Based on that, it would be reasonable when speculating as to the difference between the two brothers that Jason has a fair amount more power, walks a little more often, and probably has a better batting average on balls in play than his younger brother. And if you looked at those stats so far in 2002, what would you find?
PLAYER HR/CONTACT TB/H BB/(AB+BB) BABIP Giambi #1 .896 1.93 .198 .316 Giambi #2 .814 1.88 .173 .313 HR/CONTACT = HR/(AB+SF+SH-SO) BABIP = H/(AB+SF+SH-SO-HR)
The surprising fact is not just that the two Giambis are fairly close in all these categories—it’s that Giambi #1 is Jeremy. He’s shown more power than Jason despite many arguments that he would never have that kind of power.

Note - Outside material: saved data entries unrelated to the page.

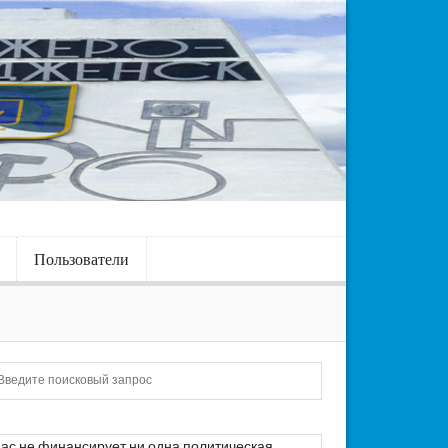
Пользователи
Искать
ас не финансирует ни одна политическая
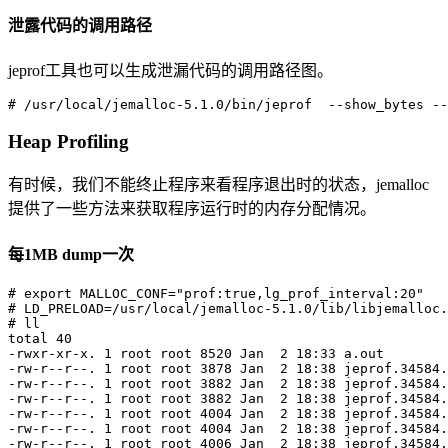
泄露代码的调用路径
jeprof工具也可以生成泄漏代码的调用路径图。
Heap Profiling
有时候，我们不能终止程序来看程序退出时的状态，jemalloc
提供了一些方法来获取程序运行时的内存分配情况。
每1MB dump一次
# export MALLOC_CONF="prof:true,lg_prof_interval:20"

# LD_PRELOAD=/usr/local/jemalloc-5.1.0/lib/libjemalloc.
# ll

total 40

-rwxr-xr-x. 1 root root 8520 Jan  2 18:33 a.out

-rw-r--r--. 1 root root 3878 Jan  2 18:38 jeprof.34584.
-rw-r--r--. 1 root root 3882 Jan  2 18:38 jeprof.34584.
-rw-r--r--. 1 root root 3882 Jan  2 18:38 jeprof.34584.
-rw-r--r--. 1 root root 4004 Jan  2 18:38 jeprof.34584.
-rw-r--r--. 1 root root 4004 Jan  2 18:38 jeprof.34584.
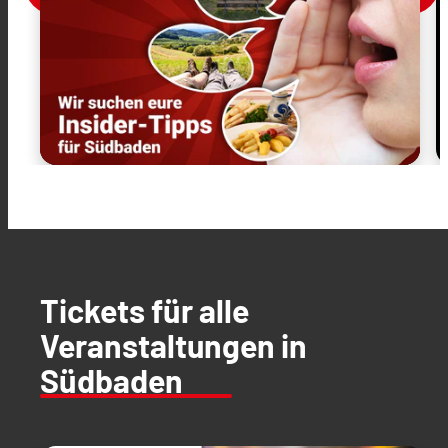
Tickets für alle
Veranstaltungen in
Südbaden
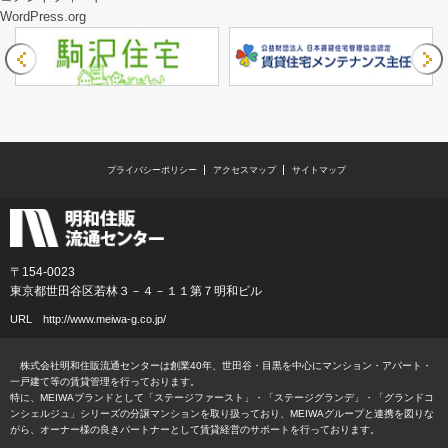
WordPress.org
プライバシーポリシー
アクセスマップ
サイトマップ
〒154-0023
東京都世田谷区若林３－４－１１第７明和ビル
URL
http://www.meiwa-g.co.jp/
株式会社明和住販流通センターは創業40年、世田谷・目黒を中心にマンション・アパート・
一戸建て等の賃貸管理を行っております。
特に、MEIWAブランドとして「ステージファースト」・「ステージグランデ」・「グランドコ
ンシェルジュ」シリーズの分譲マンションを取り扱っており、MEIWAグループと連携を図りな
がら、オーナー様の良きパートナーとして賃貸経営のサポートを行っております。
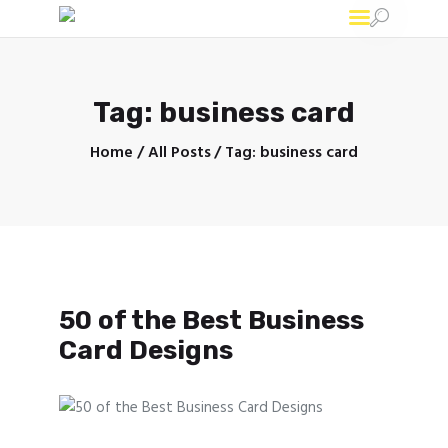
Ad-print
Широкоформатная печать в Минске
Tag: business card
Home
All Posts
Tag: business card
Печать
Конструкции
Брендирование
50 of the Best Business
Card Designs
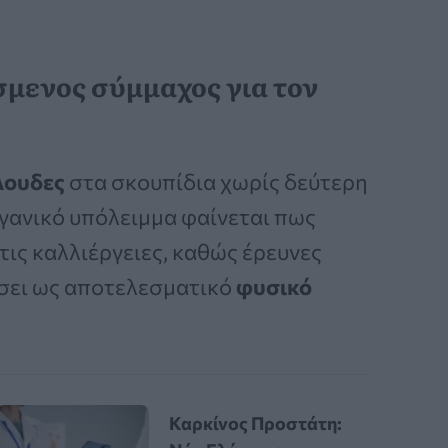
μενος σύμμαχος για τον
λουδες
στα σκουπίδια χωρίς δεύτερη
γανικό υπόλειμμα φαίνεται πως
 τις καλλιέργειες, καθώς έρευνες
ήσει ως αποτελεσματικό
φυσικό
Καρκίνος Προστάτη:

And he’s been more likely to walk than Jason, despite Jason’s reputation.
Thus, there’s only one thing left that could account for the difference between Jeremy and Jason in terms on on-base percentage and slugging: strikeouts. Jeremy in 2002 has posted a K/AB rate of .287; Jason’s is only .187. That one fact is what’s keeping Jeremy’s batting average, OBP, and slugging percentage below his brother’s. Here is what each Giambi does when he doesn’t strike out:
PLAYER AVG OBP SLG Jeremy .379 .545 .730 Jason .374 .508 .704
There’s no clear answer as to what this indicates for the future. However, it’s clear that the difference between the two brothers is much less than some think. Given Jeremy’s age, his discipline, and his power (he’s 5th in the majors in BB/(AB+BB) and 11th in HR/contact), the chances seem reasonably good that he will be the more valuable Giambi before his brother’s current contract is up. However, it should be noted that while this is Jeremy’s worst year for strikeouts so far, he has always struck out more often than Jason.

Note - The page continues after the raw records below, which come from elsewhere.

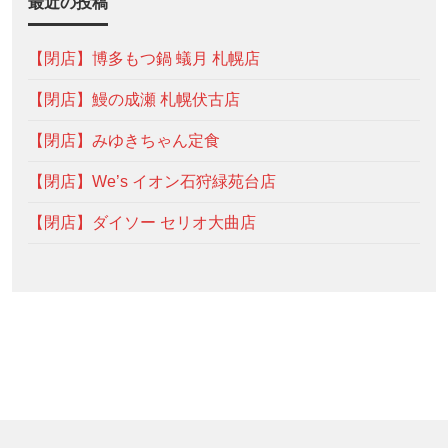
最近の投稿
【閉店】博多もつ鍋 蟻月 札幌店
【閉店】鰻の成瀬 札幌伏古店
【閉店】みゆきちゃん定食
【閉店】We’s イオン石狩緑苑台店
【閉店】ダイソー セリオ大曲店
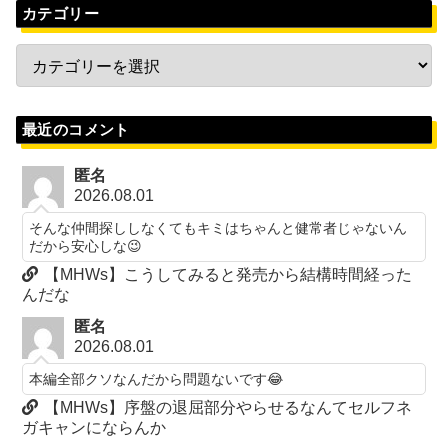
カテゴリー
最近のコメント
匿名
2026.08.01
そんな仲間探ししなくてもキミはちゃんと健常者じゃないん
だから安心しな😉
【MHWs】こうしてみると発売から結構時間経った
んだな
匿名
2026.08.01
本編全部クソなんだから問題ないです😂
【MHWs】序盤の退屈部分やらせるなんてセルフネ
ガキャンにならんか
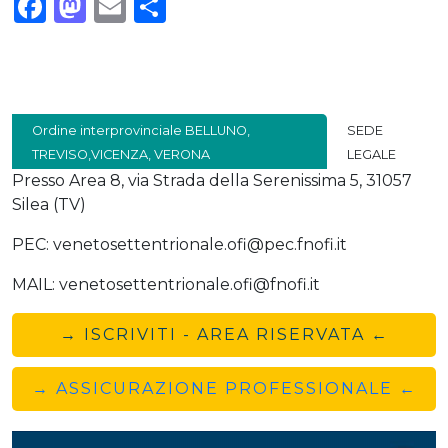
Facebook
Mastodon
Email
Condividi
Ordine interprovinciale BELLUNO,
SEDE
TREVISO,VICENZA, VERONA
LEGALE
Presso Area 8, via Strada della Serenissima 5, 31057
Silea (TV)
PEC: venetosettentrionale.ofi@pec.fnofi.it
MAIL: venetosettentrionale.ofi@fnofi.it
→ ISCRIVITI - AREA RISERVATA ←
→ ASSICURAZIONE PROFESSIONALE ←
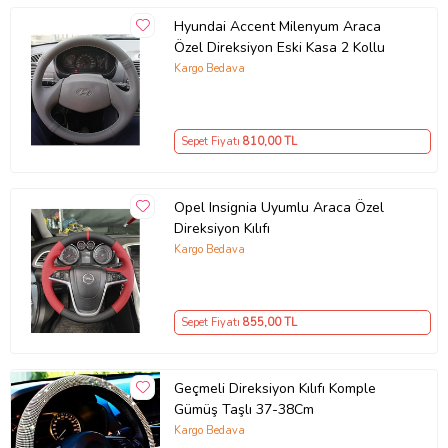
Hyundai Accent Milenyum Araca
Özel Direksiyon Eski Kasa 2 Kollu
Kargo Bedava
Sepet Fiyatı
810
,00 TL
Opel Insignia Uyumlu Araca Özel
Direksiyon Kılıfı
Kargo Bedava
Sepet Fiyatı
855
,00 TL
Geçmeli Direksiyon Kılıfı Komple
Gümüş Taşlı 37-38Cm
Kargo Bedava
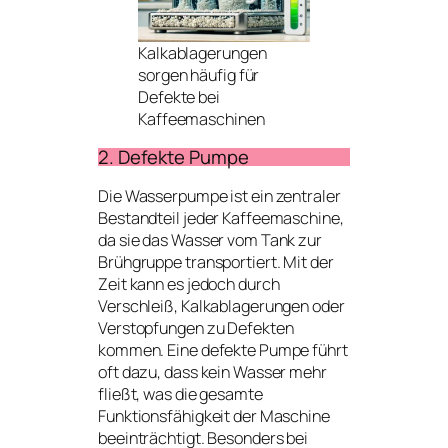
Kalkablagerungen
sorgen häufig für
Defekte bei
Kaffeemaschinen
2. Defekte Pumpe
Die Wasserpumpe ist ein zentraler
Bestandteil jeder Kaffeemaschine,
da sie das Wasser vom Tank zur
Brühgruppe transportiert. Mit der
Zeit kann es jedoch durch
Verschleiß, Kalkablagerungen oder
Verstopfungen zu Defekten
kommen. Eine defekte Pumpe führt
oft dazu, dass kein Wasser mehr
fließt, was die gesamte
Funktionsfähigkeit der Maschine
beeinträchtigt. Besonders bei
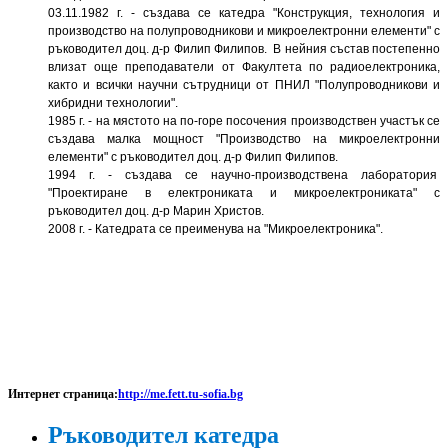
03.11.1982 г. - създава се катедра "Конструкция, технология и
производство на полупроводникови и микроелектронни елементи" с
ръководител доц. д-р Филип Филипов. В нейния състав постепенно
влизат още преподаватели от Факултета по радиоелектроника,
както и всички научни сътрудници от ПНИЛ "Полупроводникови и
хибридни технологии".
1985 г. - на мястото на по-горе посочения производствен участък се
създава малка мощност "Производство на микроелектронни
елементи" с ръководител доц. д-р Филип Филипов.
1994 г. - създава се научно-производствена лаборатория
"Проектиране в електрониката и микроелектрониката" с
ръководител доц. д-р Марин Христов.
2008 г. - Катедрата се преименува на "Микроелектроника".
Интернет страница:
http://me.fett.tu-sofia.bg
Ръководител катедра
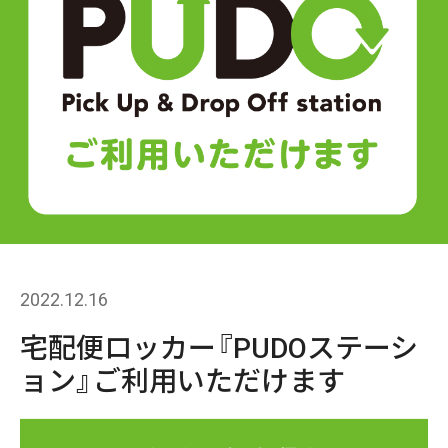
2022.12.16
宅配便ロッカー『PUDOステーシ
ョン』ご利用いただけます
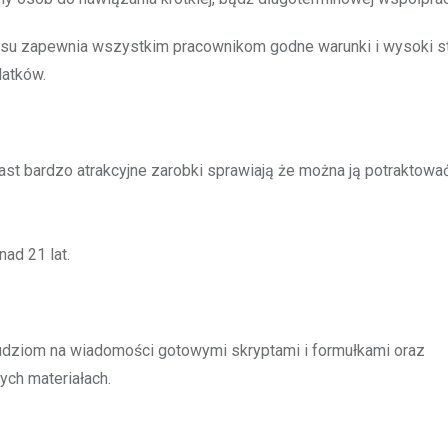
su zapewnia wszystkim pracownikom godne warunki i wysoki s
datków.
ast bardzo atrakcyjne zarobki sprawiają że można ją potraktować
nad 21 lat.
ludziom na wiadomości gotowymi skryptami i formułkami oraz
ch materiałach.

Jeremy’s youth is important, as well. While it’s questionable to apply Jason Giambi’s development pattern to anyone else, it is notable that he did not attain the kind of power and walk rates currently associated with him until his age 29 season, whereas Jeremy has reached his high levels here in his age 27 season. Jeremy’s home runs per contact, home runs per hit, total bases per hit, and walk rate are all higher this year, at age 27, than Jason ever reached before age 29. It’s certainly possible for Jeremy to continue to improve in those categories.

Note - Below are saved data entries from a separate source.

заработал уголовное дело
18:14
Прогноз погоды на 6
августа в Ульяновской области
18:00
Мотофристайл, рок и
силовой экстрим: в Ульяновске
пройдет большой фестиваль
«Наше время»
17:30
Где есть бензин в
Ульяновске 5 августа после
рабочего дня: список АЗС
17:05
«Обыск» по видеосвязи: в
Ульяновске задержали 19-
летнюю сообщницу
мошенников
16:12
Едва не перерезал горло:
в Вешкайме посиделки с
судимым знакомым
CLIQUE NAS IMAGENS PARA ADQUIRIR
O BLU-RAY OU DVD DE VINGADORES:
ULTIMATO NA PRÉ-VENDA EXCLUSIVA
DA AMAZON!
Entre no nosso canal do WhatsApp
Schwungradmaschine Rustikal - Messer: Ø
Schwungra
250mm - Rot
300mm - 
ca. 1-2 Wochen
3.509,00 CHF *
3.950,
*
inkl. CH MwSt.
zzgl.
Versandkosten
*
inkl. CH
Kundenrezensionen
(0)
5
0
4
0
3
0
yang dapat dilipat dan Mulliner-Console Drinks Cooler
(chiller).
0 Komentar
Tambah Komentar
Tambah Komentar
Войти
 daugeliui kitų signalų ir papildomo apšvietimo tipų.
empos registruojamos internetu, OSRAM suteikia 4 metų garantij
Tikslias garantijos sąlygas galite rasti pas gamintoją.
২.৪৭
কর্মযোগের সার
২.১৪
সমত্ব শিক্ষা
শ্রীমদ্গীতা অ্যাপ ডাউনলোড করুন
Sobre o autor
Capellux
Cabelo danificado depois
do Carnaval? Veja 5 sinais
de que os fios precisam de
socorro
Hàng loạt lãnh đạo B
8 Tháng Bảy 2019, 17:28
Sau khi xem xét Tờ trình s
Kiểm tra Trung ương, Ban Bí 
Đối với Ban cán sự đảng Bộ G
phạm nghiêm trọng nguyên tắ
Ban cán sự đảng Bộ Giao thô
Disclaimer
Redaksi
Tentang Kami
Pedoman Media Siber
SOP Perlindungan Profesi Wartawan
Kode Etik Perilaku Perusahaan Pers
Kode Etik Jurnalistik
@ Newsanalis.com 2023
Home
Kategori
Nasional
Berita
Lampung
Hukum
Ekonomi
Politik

Of course, he needs to be able to play, and that may mean finding a team on which his defense won’t be a liability or a team that feels his offense makes up for his lacking defensive ability. It’s hard to argue, though, that a team committing to Jeremy as a full time first baseman or designated hitter will not only benefit him but also the team.
If Jeremy can reduce his strikeouts, he may well find himself among the league’s most dangerous hitters. But even if he doesn’t, he still has a great deal of value—value which, unfortunately, has largely escaped the notice of not only the media but also his team. Hopefully, that will change, and Jeremy will get a full season next year to show us all what he can do.